Fun fact - I wrote some customised firmware for the Tigon2 AceNIC ancestor I n this tale - (video stream offload). The original MIPS firmware solved the lack of mul/div ... by carefully writing code that never emitted those instructions. That caused a few head scratching moments!
Also, an interesting feature of this architecture was that it had no interrupt mechanism. There was a hardware ‘event’ bit register, and a special instruction to convert that it a ‘most important event’ offset into dispatch table. This made all race/concurrency issues go away - and the code was easy to reason about.

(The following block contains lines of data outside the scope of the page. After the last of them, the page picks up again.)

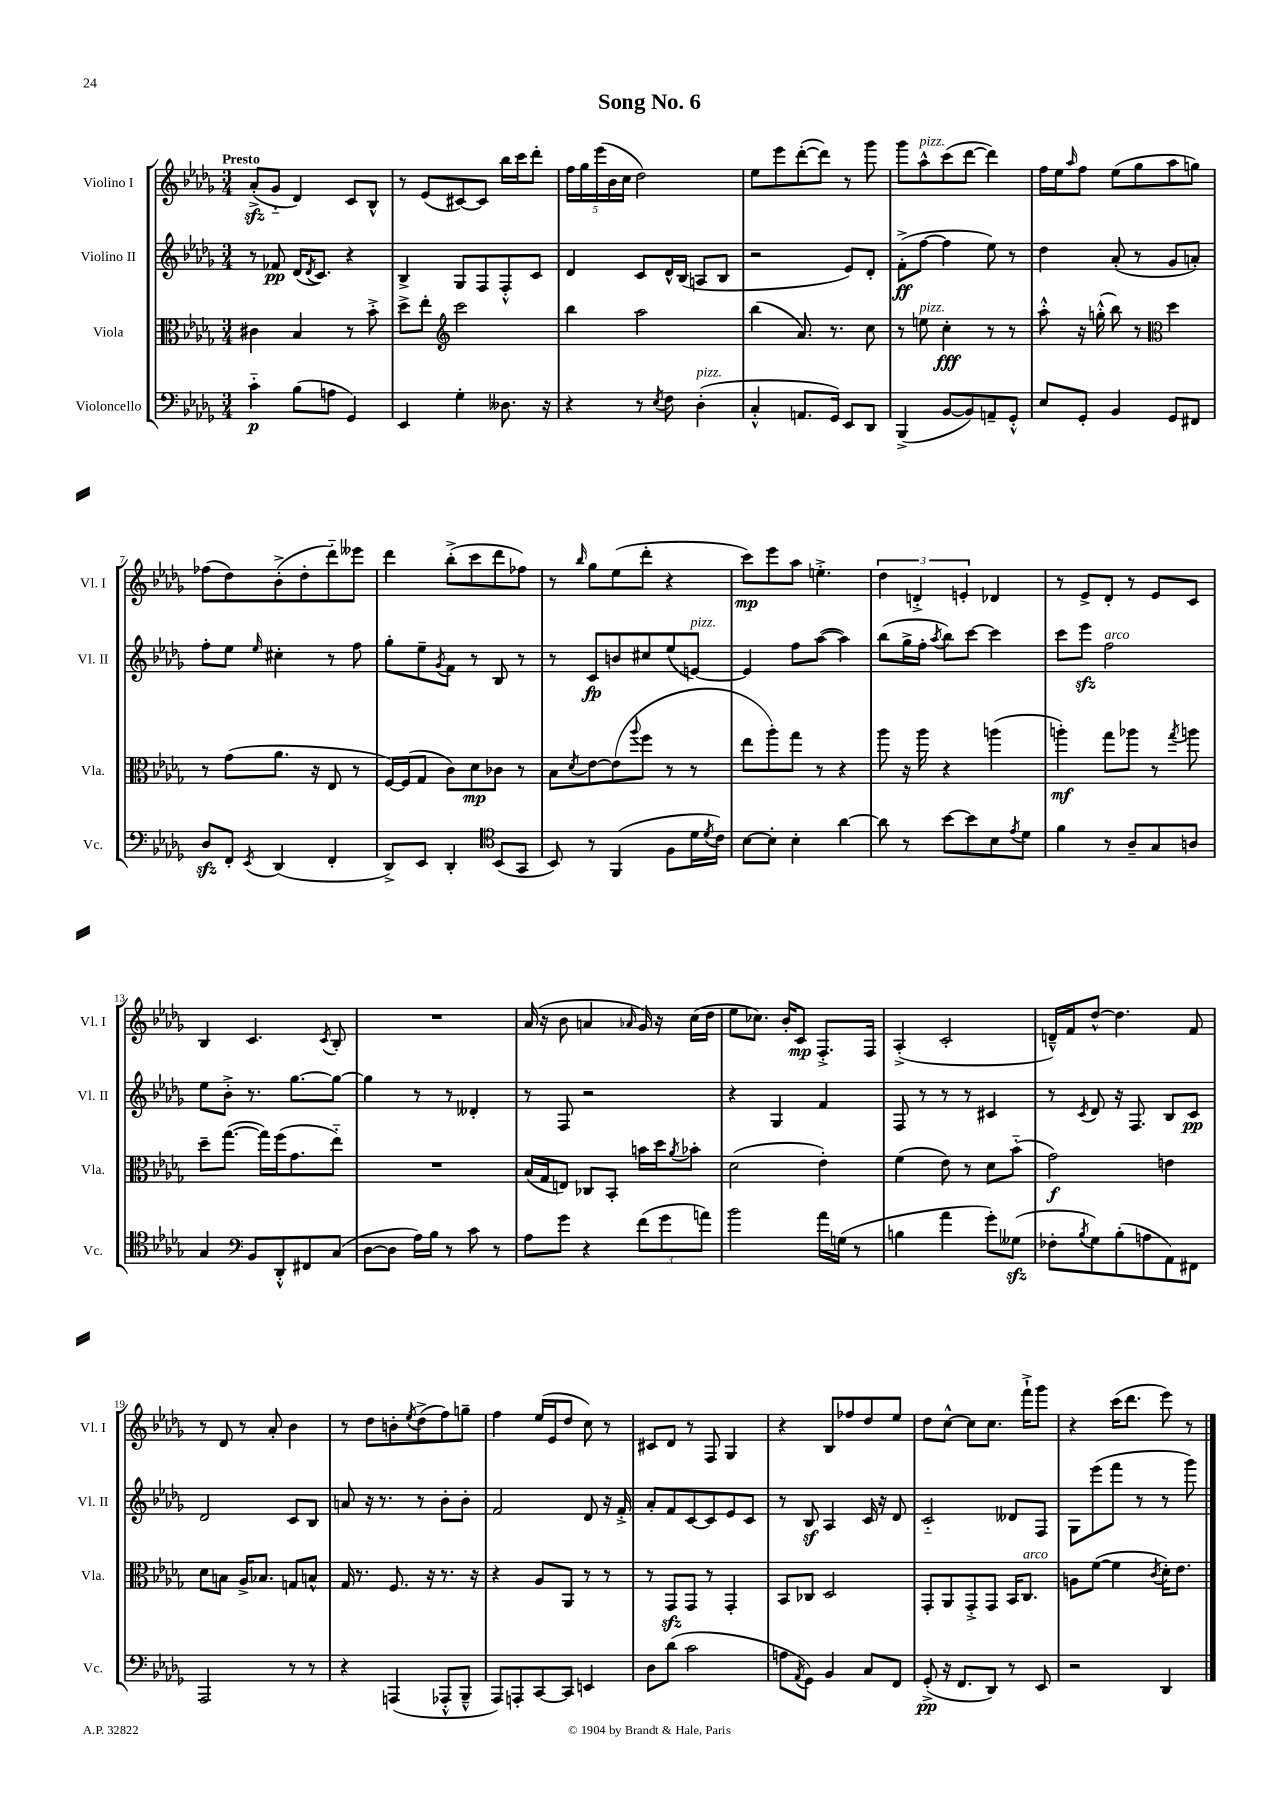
\header { title = "Song No. 6" }
<<
\new StaffGroup <<
\new Staff = "s0" \with { instrumentName = "Violino I" shortInstrumentName = "Vl. I" } {
    \clef treble \key des \major \numericTimeSignature \time 3/4 \tempo "Presto"
    aes'8-.->\sfz( ges'8-_ des'4) c'8 bes8-^ |
    r8 ees'8( cis'8~) cis'8 bes''16 c'''16 des'''8-. |
    \tuplet 5/4 { f''16 ges''16 ees'''16( bes'16 c''16 } des''2) |
    ees''8 ees'''8 des'''8~-.( des'''8) r8 ges'''8 |
    ges'''8 aes''8-^^\markup { \italic "pizz." } c'''8( des'''8~ des'''4) |
    f''16 ees''16 \grace { aes''16 } f''8 ees''8( ges''8 aes''8 g''8) |
    fes''8( des''8) bes'8-.->( des''8-. des'''8-_) eeses'''8 |
    des'''4 bes''8-.->( c'''8 des'''8 fes''8) |
    r8 \grace { bes''16 } ges''8 ees''8( des'''8-. r4 |
    c'''8\mp) ees'''8 aes''8 e''4.-.-> |
    \tuplet 3/2 { des''4 d'4-.-> e'4-. } des'4 |
    r8 ees'8-> des'8-. r8 ees'8 c'8 |
    bes4 c'4. \acciaccatura { c'8 } bes8-. |
    R2. |
    aes'16( r16 bes'8 a'4 \grace { aes'16 } ges'16) r16 c''16( des''16 |
    ees''8 ces''8.) bes'16-. c'8\mp f8.-.-> f16 |
    aes4-.->( c'2-. |
    d'16---^) f'16 des''8~-^ des''4. f'8 |
    r8 des'8 r8 aes'8-. bes'4 |
    r8 des''8 b'8-. \acciaccatura { ees''8 } des''8->( f''8) g''8-- |
    f''4 ees''16( ees'16 des''8 c''8) r8 |
    cis'8 des'8 r8 f8 ges4 |
    r4 bes8 fes''8 des''8 ees''8 |
    des''8 c''8~-^ c''8 c''8. f'''16-!-> ges'''8 |
    r4 c'''16( des'''8. ees'''8) r8 \bar "|." |
}
\new Staff = "s1" \with { instrumentName = "Violino II" shortInstrumentName = "Vl. II" } {
    \clef treble \key des \major \numericTimeSignature \time 3/4
    r8 fes'8\pp des'16( \acciaccatura { des'8 } c'8.) r4 |
    bes4-> ges8 f8 f8-.-^ c'8 |
    des'4 c'8 des'16-^ bes16( a8 bes8 |
    r2 ees'8) des'8-. |
    f'8-.->\ff( f''8~ f''4 ees''8) r8 |
    des''4 aes'8-.( r8 ges'8 a'8-.) |
    f''8-. ees''8 \grace { ees''16 } cis''4-. r8 f''8 |
    ges''8-. ees''8-- \acciaccatura { ges'8 } f'8 r8 bes8 r8 |
    r8 c'8\fp b'8 cis''8 ees''8( e'8~^\markup { \italic "pizz." }) |
    e'4 f''8 aes''8~( aes''4) |
    bes''8( ges''16-> f''16-. \acciaccatura { aes''8 } bes''8) c'''8~ c'''4 |
    c'''8 ees'''8\sfz f''2^\markup { \italic "arco" } |
    ees''8 bes'8-.-> r8. ges''8.~ ges''8~ |
    ges''4 r8 r8 deses'4-. |
    r8 f8 r2 |
    r4 ges4 f'4 |
    f8 r8 r8 r8 cis'4 |
    r8 \acciaccatura { c'8 } des'8 r16 f8. bes8 c'8\pp |
    des'2 c'8 bes8 |
    a'8 r16 r8. r8 bes'8-. bes'8-. |
    f'2 des'8 r16 f'16-.-> |
    aes'8-. f'8 c'8~ c'8 ees'8 c'8 |
    r8 bes8\sf aes4 c'16 r16 des'8 |
    c'2-_ deses'8 f8 |
    ges8 ees'''8( f'''8 r8 r8 ges'''8) \bar "|." |
}
\new Staff = "s2" \with { instrumentName = "Viola" shortInstrumentName = "Vla." } {
    \clef alto \key des \major \numericTimeSignature \time 3/4
    cis'4 bes4 r8 bes'8-.-> |
    des''8-> ees''8-. \clef treble c'''2 |
    bes''4 aes''2 |
    bes''4( aes'8.) r8. c''8 |
    r8 e''8^\markup { \italic "pizz." } c''4-.\fff r8 r8 |
    aes''8-.-^ r16 g''16-.-^( bes''8) r8 \clef alto des''4 |
    r8 ges'8( aes'8. r16 ees8 r8 |
    f16~) f16( ges8 c'8) des'8\mp ces'8 r8 |
    bes8 \acciaccatura { des'8 } ees'8~ ees'8( \appoggiatura { aes''8 } f''8 r8 r8 |
    ees''8 aes''8-.) ges''8 r8 r4 |
    aes''8 r16 aes''16 r4 a''4( |
    a''4-.\mf) ges''8 aes''8 r8 \acciaccatura { ges''8 } a''8 |
    des''8-- ges''8.~( ges''16) f''16( ges'8. ees''8-_) |
    R2. |
    bes16( ges16 e8) ces8 bes,8-. b'16 des''16 \acciaccatura { aes'8 } bes'8-. |
    des'2( ees'4-.) |
    f'4( ees'8) r8 des'8 bes'8-_( |
    ges'2\f) e'4 |
    des'8 b8 aes16-> bes8. g8 b8-^ |
    ges16 r8. f8. r16 r8. r16 |
    r4 aes8 aes,8 r8 r8 |
    r8 ges,8\sfz ges,8 r8 ges,4-. |
    bes,8 ces8 des2 |
    ges,8-. aes,8 ges,8-.-> ges,8 bes,16 c8.^\markup { \italic "arco" } |
    a8 f'8~( f'4 \acciaccatura { c'8 } des'16-.) ees'8. \bar "|." |
}
\new Staff = "s3" \with { instrumentName = "Violoncello" shortInstrumentName = "Vc." } {
    \clef bass \key des \major \numericTimeSignature \time 3/4
    c'4-_\p bes8( a8 ges,4) |
    ees,4 ges4-. deses8. r16 |
    r4 r8 \acciaccatura { ees8 } f8 des4-.^\markup { \italic "pizz." }( |
    c4-.-^ a,8. ges,16) ees,8 des,8 |
    bes,,4->( bes,8~ bes,8) a,8-- ges,8-.-^ |
    ees8 ges,8-. bes,4 ges,8 fis,8 |
    des8\sfz f,8-. \acciaccatura { ees,8 } des,4( f,4-. |
    des,8->) ees,8 des,4-. \clef tenor bes,8( ges,8 |
    bes,8) r8 f,4( f8 des'16 \acciaccatura { des'8 } c'16) |
    bes8~ bes8-. bes4-. aes'4~ |
    aes'8 r8 bes'8~ bes'8 bes8 \acciaccatura { ees'8 } des'8 |
    f'4 r8 aes8-- ges8 a8 |
    ges4 \clef bass bes,8 des,8-.-^ fis,8 c8( |
    des8~ des8 aes16) bes16 r8 c'8 r8 |
    aes8 ges'8 r4 \tuplet 3/2 { f'8( ges'8 a'8) } |
    bes'2 aes'16 g16( r8 |
    b4 aes'4 ges'8-.) geses8\sfz( |
    fes8-. \acciaccatura { bes8 } ges8) bes8-.( a8 aes,8) fis,8 |
    aes,,2 r8 r8 |
    r4 a,,4( aes,,8-.-^ bes,,8---^ |
    aes,,8) a,,8-. c,8~ c,8 e,4 |
    des8 des'8( c'2 |
    a8 \acciaccatura { aes,8 } ges,8) bes,4 c8 f,8 |
    ges,8-.->\pp( r16 f,8. des,8) r8 ees,8 |
    r2 des,4 \bar "|." |
}
>>
>>
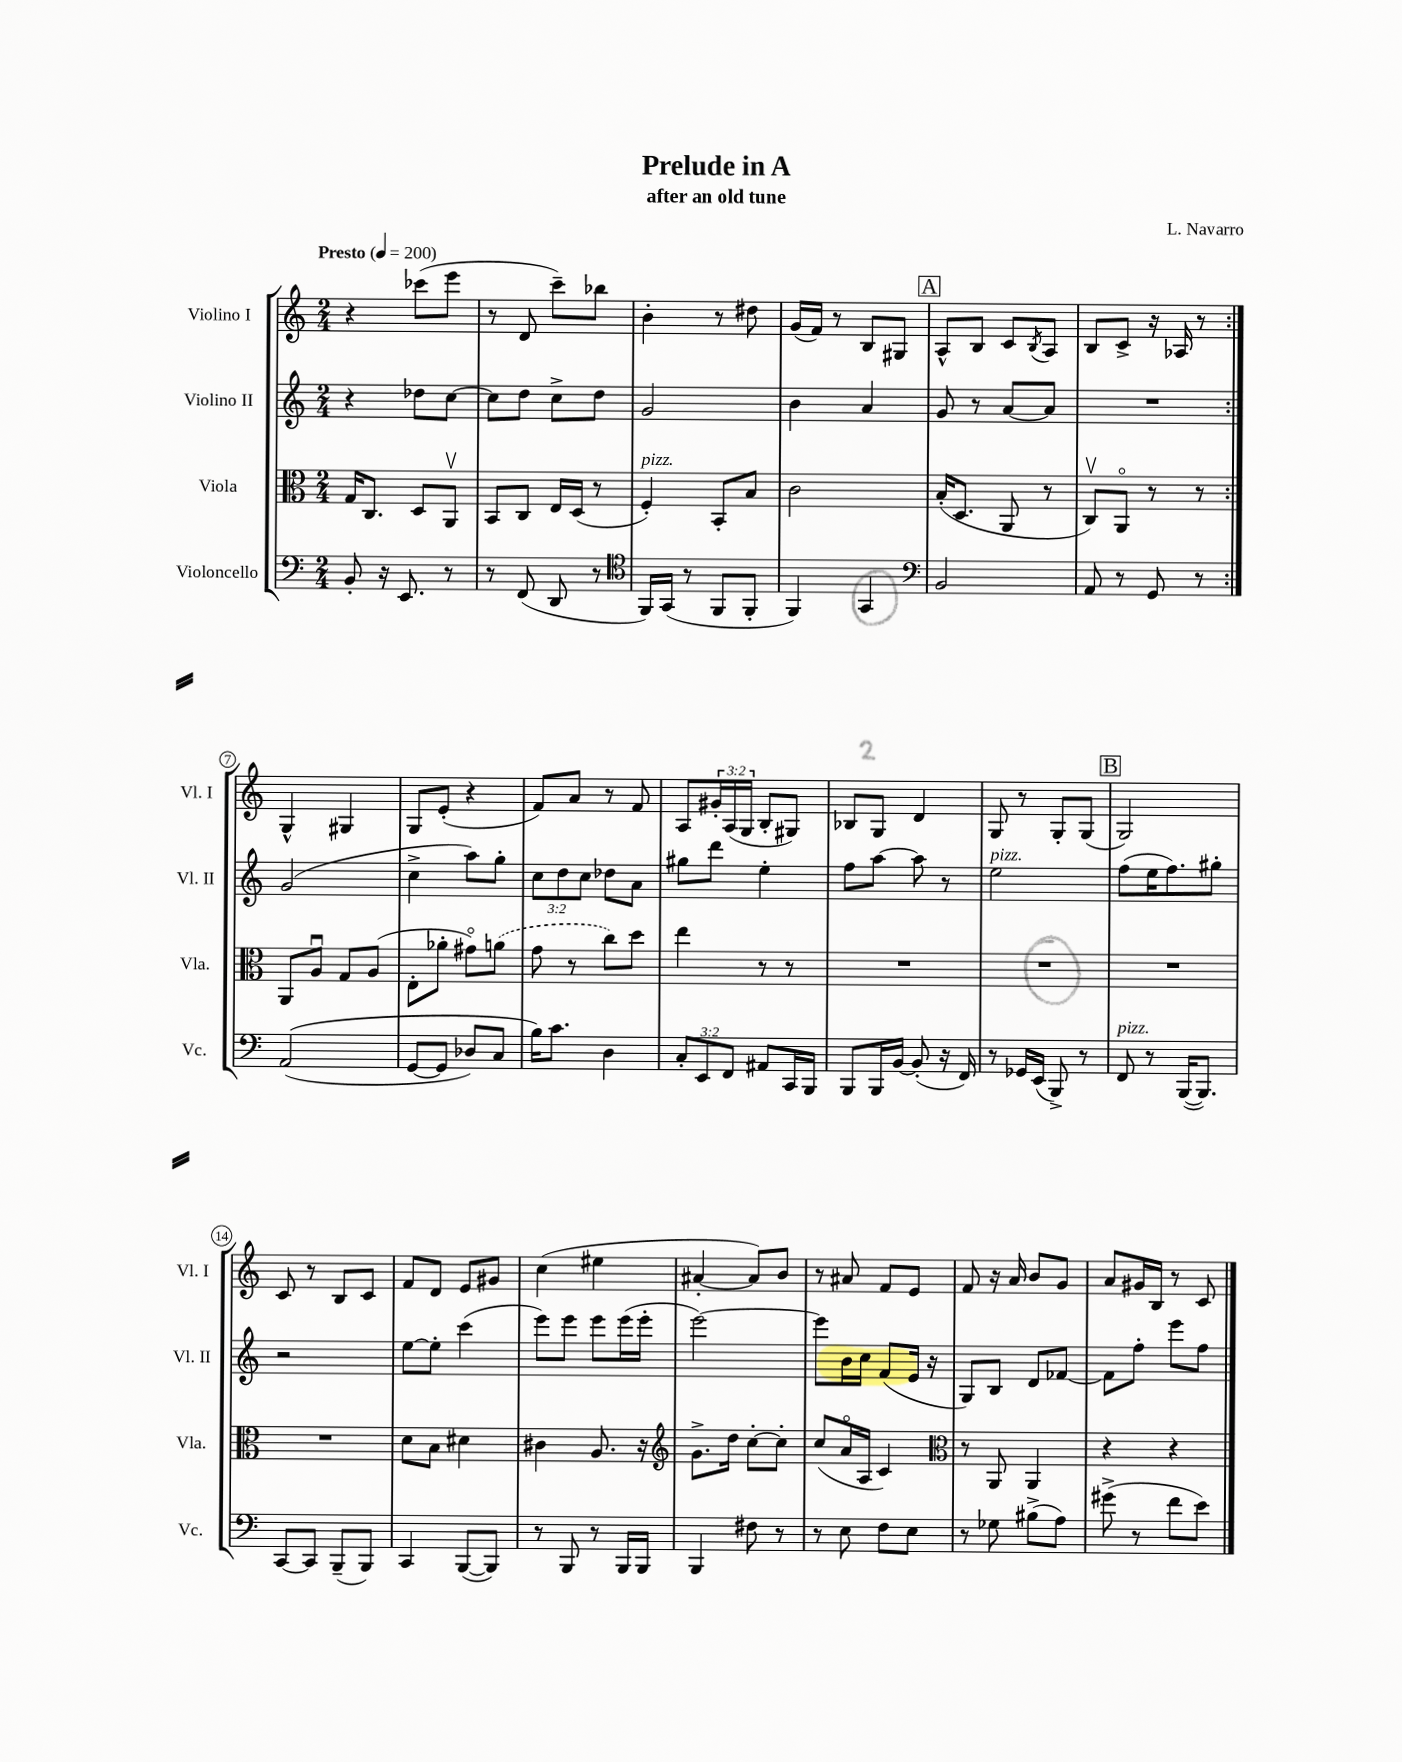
\header { title = "Prelude in A" composer = "L. Navarro" subtitle = "after an old tune" }
<<
\new StaffGroup <<
\new Staff = "s0" \with { instrumentName = "Violino I" shortInstrumentName = "Vl. I" } {
    \clef treble \key c \major \numericTimeSignature \time 2/4 \override Staff.TupletNumber.text = #tuplet-number::calc-fraction-text \tempo "Presto" 4 = 200
    \repeat volta 2 { r4 ces'''8( e'''8 |
    r8 d'8 c'''8--) bes''8 |
    b'4-. r8 dis''8 |
    g'16( f'16) r8 b8 gis8 |
    \mark \markup { \box "A" } a8-^ b8 c'8 \acciaccatura { b8 } a8 |
    b8 c'8-> r16 aes16 r8 | }
    g4-^ gis4 |
    g8 e'8-.( r4 |
    f'8) a'8 r8 f'8 |
    a8 \tuplet 3/2 { gis'16-. a16( g16 } b8-. gis8) |
    bes8 g8 d'4 |
    g8 r8 g8-. g8( |
    \mark \markup { \box "B" } g2) |
    c'8 r8 b8 c'8 |
    f'8 d'8 e'8 gis'8 |
    c''4( eis''4 |
    ais'4~-. ais'8) b'8 |
    r8 ais'8 f'8 e'8 |
    f'8 r16 a'16 b'8 g'8 |
    a'8 gis'16 b16 r8 c'8 \bar "|." |
}
\new Staff = "s1" \with { instrumentName = "Violino II" shortInstrumentName = "Vl. II" } {
    \clef treble \key c \major \numericTimeSignature \time 2/4 \override Staff.TupletNumber.text = #tuplet-number::calc-fraction-text
    \repeat volta 2 { r4 des''8 c''8~ |
    c''8 d''8 c''8-> d''8 |
    g'2 |
    b'4 a'4 |
    \mark \markup { \box "A" } g'8 r8 a'8~ a'8 |
    R2 | }
    g'2( |
    c''4-> a''8) g''8-. |
    \tuplet 3/2 { c''8 d''8 c''8 } des''8 a'8 |
    gis''8 d'''8 e''4-. |
    f''8 a''8~ a''8 r8 |
    e''2^\markup { \italic "pizz." } |
    \mark \markup { \box "B" } f''8( e''16 f''8.) gis''8-. |
    r2 |
    e''8~ e''8-. c'''4( |
    e'''8) e'''8 e'''8 e'''16( e'''16-. |
    e'''2~) |
    e'''8 b'16 c''16 f'8( e'16 r16 |
    g8) b8 d'8 fes'8~ |
    fes'8 f''8-. e'''8 f''8 \bar "|." |
}
\new Staff = "s2" \with { instrumentName = "Viola" shortInstrumentName = "Vla." } {
    \clef alto \key c \major \numericTimeSignature \time 2/4
    \repeat volta 2 { g16 c8. d8 a,8\upbow |
    b,8 c8 e16 d16( r8 |
    f4-.^\markup { \italic "pizz." }) b,8-. b8 |
    c'2 |
    \mark \markup { \box "A" } b16-.( d8. a,8 r8 |
    c8\upbow) a,8\flageolet r8 r8 | }
    a,8 a8\downbow g8 a8( |
    e8-. aes'8-. gis'8\flageolet) \once \slurDashed a'8( |
    g'8 r8 c''8) d''8 |
    e''4 r8 r8 |
    R2 |
    R2 |
    \mark \markup { \box "B" } R2 |
    R2 |
    d'8 b8 dis'4 |
    cis'4 a8. r16 |
    \clef treble g'8.-> d''16 c''8~-. c''8-. |
    c''8( a'16\flageolet a16 c'4) |
    \clef alto r8 a,8 a,4 |
    r4 r4 \bar "|." |
}
\new Staff = "s3" \with { instrumentName = "Violoncello" shortInstrumentName = "Vc." } {
    \clef bass \key c \major \numericTimeSignature \time 2/4 \override Staff.TupletNumber.text = #tuplet-number::calc-fraction-text
    \repeat volta 2 { b,8-. r16 e,8. r8 |
    r8 f,8( d,8 r8 |
    \clef tenor f,16) g,16( r8 f,8 f,8-. |
    f,4) g,4 |
    \mark \markup { \box "A" } \clef bass b,2 |
    a,8 r8 g,8 r8 | }
    a,2(\( |
    g,8~ g,8 des8) c8 |
    b16\) c'8. d4 |
    \tuplet 3/2 { c8-. e,8 f,8 } ais,8 c,16 b,,16 |
    b,,8 b,,16 b,16~ b,8-.( r16 f,16) |
    r8 ges,16 e,16( b,,8->) r8 |
    \mark \markup { \box "B" } f,8^\markup { \italic "pizz." } r8 b,,16~( b,,8.) |
    c,8~ c,8 b,,8--( b,,8) |
    c,4 b,,8~( b,,8) |
    r8 b,,8 r8 b,,16 b,,16 |
    b,,4 fis8 r8 |
    r8 e8 f8 e8 |
    r8 ges8 bis8->( a8) |
    gis'8->( r8 f'8 e'8) \bar "|." |
}
>>
>>
\layout { \context { \Score \override BarNumber.stencil = #(make-stencil-circler 0.1 0.3 ly:text-interface::print) } }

I was working on 3D rendering and games around this time - pretty much all the PC cards were burdened with terrible CPU->GPU interfaces. The handshaking, setup calculations and register wrangling was such that below a certain triangle size, it would have been quicker for the CPU to just draw the pixels itself. Some cards (Um, Oak?) required per-scanline setup.
I got one of these cards - confirmed it was indeed hella fast (even for large meshes of small triangles), and then dropped into SoftICE a few times, winding up at this code:
My thoughts were - "Wow, somebody gets it!" - Very tight triangle setup, and a simple PCI register layout that means that the setup code just writes the gradients out to a block - the last write pushes the triangle into the huge on-card FIFO.
That performance, along with the simplicity of glide, made it a a no-brainer to drop all other card support and focus on that exclusively.